### [Task]
Reproduce exactly the lines below, from the first through the one containing "right front paw: (335, 252)", and nothing more.

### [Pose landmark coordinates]
<<<<
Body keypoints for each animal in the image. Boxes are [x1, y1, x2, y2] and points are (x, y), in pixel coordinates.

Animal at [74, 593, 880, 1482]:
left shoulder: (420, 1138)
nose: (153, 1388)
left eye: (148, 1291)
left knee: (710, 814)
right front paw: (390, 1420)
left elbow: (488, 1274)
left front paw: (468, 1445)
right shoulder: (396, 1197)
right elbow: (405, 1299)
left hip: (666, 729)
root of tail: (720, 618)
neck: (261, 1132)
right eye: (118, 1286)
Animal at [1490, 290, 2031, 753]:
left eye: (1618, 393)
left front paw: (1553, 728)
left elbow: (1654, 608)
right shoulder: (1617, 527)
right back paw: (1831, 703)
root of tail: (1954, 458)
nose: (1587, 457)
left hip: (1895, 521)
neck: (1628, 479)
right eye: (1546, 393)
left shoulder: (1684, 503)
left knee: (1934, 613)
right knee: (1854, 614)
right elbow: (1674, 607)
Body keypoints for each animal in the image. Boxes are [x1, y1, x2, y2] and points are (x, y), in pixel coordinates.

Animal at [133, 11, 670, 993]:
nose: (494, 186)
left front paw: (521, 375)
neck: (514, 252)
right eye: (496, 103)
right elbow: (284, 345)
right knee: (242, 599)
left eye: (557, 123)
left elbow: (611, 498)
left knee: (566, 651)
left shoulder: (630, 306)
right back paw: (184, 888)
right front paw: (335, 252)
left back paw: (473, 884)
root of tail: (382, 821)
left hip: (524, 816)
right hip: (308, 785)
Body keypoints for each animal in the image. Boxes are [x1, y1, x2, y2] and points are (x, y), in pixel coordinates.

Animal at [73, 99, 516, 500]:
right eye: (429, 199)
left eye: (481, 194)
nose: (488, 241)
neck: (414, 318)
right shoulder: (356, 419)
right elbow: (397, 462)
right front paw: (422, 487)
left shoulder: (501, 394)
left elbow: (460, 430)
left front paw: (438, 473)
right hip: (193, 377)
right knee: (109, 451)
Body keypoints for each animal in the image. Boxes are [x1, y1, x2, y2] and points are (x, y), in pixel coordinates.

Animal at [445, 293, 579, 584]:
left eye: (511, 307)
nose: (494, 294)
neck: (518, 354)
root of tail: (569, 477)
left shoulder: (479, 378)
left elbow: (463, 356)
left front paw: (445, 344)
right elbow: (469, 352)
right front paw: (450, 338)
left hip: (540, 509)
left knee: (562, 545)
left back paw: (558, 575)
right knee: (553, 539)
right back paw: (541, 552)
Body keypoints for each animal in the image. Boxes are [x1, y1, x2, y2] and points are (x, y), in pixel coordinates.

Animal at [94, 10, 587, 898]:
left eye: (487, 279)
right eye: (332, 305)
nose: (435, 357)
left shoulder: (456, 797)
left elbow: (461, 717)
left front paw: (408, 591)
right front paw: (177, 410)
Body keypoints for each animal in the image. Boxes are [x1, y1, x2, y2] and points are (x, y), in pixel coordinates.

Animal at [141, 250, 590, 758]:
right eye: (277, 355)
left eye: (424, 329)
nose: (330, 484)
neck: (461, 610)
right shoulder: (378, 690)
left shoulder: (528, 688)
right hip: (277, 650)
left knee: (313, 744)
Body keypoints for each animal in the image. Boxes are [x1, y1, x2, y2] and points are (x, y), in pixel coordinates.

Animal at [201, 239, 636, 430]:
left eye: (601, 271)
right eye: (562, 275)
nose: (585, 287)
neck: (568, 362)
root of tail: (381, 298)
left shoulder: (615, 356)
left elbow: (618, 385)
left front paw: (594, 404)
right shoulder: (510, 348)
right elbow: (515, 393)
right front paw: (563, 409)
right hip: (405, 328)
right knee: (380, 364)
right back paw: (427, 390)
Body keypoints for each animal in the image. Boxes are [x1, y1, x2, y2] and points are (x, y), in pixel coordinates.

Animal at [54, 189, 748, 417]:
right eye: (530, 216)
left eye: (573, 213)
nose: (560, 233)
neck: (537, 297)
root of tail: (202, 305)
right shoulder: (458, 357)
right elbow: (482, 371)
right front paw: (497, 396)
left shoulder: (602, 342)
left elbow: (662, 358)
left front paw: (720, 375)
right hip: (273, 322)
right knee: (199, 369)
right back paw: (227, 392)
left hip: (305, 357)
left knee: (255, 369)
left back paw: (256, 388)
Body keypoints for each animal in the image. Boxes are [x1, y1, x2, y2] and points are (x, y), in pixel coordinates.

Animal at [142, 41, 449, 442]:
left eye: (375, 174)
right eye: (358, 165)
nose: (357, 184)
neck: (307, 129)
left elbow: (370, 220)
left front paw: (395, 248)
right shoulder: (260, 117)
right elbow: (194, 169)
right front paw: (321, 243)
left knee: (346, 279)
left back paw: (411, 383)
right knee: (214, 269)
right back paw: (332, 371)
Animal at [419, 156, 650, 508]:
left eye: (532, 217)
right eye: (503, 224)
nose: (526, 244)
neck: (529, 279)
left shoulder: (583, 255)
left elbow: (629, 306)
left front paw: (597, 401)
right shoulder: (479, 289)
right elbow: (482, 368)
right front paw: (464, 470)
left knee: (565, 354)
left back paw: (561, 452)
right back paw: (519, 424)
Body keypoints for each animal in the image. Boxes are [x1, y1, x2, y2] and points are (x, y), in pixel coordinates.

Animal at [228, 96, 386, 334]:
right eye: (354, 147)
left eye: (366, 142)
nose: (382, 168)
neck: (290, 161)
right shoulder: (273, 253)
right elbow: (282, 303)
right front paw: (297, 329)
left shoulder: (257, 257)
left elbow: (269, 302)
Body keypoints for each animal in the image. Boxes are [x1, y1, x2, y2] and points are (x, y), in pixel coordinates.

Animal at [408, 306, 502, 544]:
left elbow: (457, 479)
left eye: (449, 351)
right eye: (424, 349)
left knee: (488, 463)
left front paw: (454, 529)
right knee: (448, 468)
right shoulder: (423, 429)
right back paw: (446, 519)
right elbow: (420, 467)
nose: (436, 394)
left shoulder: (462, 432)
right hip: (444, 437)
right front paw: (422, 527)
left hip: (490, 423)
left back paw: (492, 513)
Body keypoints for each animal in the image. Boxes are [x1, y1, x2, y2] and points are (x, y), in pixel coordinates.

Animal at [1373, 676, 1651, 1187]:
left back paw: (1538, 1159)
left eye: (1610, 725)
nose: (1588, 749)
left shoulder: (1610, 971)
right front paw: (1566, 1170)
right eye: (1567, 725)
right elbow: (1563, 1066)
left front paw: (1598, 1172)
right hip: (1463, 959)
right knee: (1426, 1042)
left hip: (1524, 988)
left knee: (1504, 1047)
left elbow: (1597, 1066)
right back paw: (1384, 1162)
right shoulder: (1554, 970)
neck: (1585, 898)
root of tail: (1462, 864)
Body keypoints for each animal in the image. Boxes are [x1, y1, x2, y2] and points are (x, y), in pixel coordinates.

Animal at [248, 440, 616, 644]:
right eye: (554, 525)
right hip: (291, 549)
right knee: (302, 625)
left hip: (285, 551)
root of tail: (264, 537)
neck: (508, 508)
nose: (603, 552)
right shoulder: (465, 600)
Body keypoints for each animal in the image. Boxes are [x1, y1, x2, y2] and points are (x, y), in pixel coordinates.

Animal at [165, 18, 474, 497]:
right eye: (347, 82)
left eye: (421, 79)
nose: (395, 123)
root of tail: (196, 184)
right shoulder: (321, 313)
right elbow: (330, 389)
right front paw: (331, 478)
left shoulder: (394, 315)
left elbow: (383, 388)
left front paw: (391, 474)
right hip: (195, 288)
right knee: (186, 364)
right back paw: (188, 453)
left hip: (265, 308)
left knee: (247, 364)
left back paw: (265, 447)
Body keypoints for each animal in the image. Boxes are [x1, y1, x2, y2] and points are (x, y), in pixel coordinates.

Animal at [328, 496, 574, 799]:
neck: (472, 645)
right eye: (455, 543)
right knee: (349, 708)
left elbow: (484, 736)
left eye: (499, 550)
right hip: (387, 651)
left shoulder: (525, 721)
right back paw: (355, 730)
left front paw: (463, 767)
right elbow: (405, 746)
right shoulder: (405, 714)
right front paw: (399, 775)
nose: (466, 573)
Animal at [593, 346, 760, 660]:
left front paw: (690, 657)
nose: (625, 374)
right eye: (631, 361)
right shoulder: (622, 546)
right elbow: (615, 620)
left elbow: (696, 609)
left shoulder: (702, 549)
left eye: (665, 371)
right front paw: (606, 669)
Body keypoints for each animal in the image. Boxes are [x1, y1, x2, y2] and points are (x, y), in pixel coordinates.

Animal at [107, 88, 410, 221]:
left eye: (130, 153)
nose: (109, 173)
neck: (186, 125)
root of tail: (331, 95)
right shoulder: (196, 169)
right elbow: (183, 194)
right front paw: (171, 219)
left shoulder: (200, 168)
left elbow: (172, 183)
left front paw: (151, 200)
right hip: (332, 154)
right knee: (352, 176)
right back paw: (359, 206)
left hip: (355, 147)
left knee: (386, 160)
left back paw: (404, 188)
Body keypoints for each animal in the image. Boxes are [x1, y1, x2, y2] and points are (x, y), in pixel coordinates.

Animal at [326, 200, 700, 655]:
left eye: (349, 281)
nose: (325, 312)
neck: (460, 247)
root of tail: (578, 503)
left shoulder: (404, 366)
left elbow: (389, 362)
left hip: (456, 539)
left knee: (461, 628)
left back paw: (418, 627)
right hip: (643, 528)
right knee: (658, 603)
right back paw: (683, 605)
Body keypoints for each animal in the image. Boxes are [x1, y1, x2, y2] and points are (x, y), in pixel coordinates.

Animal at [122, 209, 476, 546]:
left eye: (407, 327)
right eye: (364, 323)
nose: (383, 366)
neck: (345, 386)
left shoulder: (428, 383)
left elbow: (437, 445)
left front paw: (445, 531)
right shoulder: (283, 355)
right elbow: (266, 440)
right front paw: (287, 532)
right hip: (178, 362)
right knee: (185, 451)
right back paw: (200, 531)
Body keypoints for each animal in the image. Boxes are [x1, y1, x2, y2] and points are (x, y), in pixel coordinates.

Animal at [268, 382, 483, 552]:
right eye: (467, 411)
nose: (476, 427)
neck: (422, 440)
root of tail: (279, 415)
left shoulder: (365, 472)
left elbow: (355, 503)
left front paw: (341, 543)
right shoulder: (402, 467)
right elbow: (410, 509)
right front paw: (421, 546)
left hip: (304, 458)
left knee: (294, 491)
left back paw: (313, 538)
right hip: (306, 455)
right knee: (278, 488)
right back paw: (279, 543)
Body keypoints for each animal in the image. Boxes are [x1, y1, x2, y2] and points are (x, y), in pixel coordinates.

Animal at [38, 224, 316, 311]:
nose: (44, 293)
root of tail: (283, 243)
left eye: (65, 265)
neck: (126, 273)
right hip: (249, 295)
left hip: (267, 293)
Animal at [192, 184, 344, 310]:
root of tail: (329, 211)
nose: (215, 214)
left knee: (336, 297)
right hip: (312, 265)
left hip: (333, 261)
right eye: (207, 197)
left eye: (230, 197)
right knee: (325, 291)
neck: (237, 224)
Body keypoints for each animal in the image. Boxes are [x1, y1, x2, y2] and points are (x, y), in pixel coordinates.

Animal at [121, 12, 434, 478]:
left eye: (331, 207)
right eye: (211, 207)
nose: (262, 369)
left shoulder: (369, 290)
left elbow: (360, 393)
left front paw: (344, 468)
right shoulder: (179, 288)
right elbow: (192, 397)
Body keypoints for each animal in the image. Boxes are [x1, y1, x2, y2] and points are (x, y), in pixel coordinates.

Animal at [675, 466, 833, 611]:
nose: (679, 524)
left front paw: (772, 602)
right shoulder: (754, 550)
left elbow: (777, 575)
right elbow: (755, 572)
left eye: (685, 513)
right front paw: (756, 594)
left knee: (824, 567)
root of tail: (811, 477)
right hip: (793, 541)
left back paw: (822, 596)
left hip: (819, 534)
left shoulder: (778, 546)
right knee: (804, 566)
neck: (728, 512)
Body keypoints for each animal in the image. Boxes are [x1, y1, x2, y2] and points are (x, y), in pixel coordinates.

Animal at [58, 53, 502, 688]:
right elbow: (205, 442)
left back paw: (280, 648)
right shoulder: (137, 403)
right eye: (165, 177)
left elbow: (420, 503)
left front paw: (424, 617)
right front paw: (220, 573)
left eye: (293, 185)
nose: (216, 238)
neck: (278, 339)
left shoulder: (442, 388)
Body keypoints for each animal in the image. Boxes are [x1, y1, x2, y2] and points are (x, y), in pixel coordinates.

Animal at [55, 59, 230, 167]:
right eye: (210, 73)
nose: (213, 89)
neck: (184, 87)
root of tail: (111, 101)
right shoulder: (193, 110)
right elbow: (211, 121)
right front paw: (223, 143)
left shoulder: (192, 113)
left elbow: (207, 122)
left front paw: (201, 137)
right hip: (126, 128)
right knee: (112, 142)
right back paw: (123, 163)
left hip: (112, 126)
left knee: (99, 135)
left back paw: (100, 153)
>>>>
### [Written solution]
Body keypoints for each animal in the image. Boxes are [x1, y1, x2, y2] and points are (x, y), in pixel coordinates.

Animal at [74, 593, 880, 1482]:
left shoulder: (420, 1138)
nose: (153, 1388)
left eye: (148, 1291)
left knee: (710, 814)
right front paw: (390, 1420)
left elbow: (488, 1274)
left front paw: (468, 1445)
right shoulder: (396, 1197)
right elbow: (405, 1299)
left hip: (666, 729)
root of tail: (720, 618)
neck: (261, 1132)
right eye: (118, 1286)
Animal at [1490, 290, 2031, 753]:
left eye: (1618, 393)
left front paw: (1553, 728)
left elbow: (1654, 608)
right shoulder: (1617, 527)
right back paw: (1831, 703)
root of tail: (1954, 458)
nose: (1587, 457)
left hip: (1895, 521)
neck: (1628, 479)
right eye: (1546, 393)
left shoulder: (1684, 503)
left knee: (1934, 613)
right knee: (1854, 614)
right elbow: (1674, 607)
Body keypoints for each animal in the image. Boxes are [x1, y1, x2, y2] and points are (x, y), in pixel coordinates.

Animal at [133, 11, 670, 993]:
nose: (494, 186)
left front paw: (521, 375)
neck: (514, 252)
right eye: (496, 103)
right elbow: (284, 345)
right knee: (242, 599)
left eye: (557, 123)
left elbow: (611, 498)
left knee: (566, 651)
left shoulder: (630, 306)
right back paw: (184, 888)
right front paw: (335, 252)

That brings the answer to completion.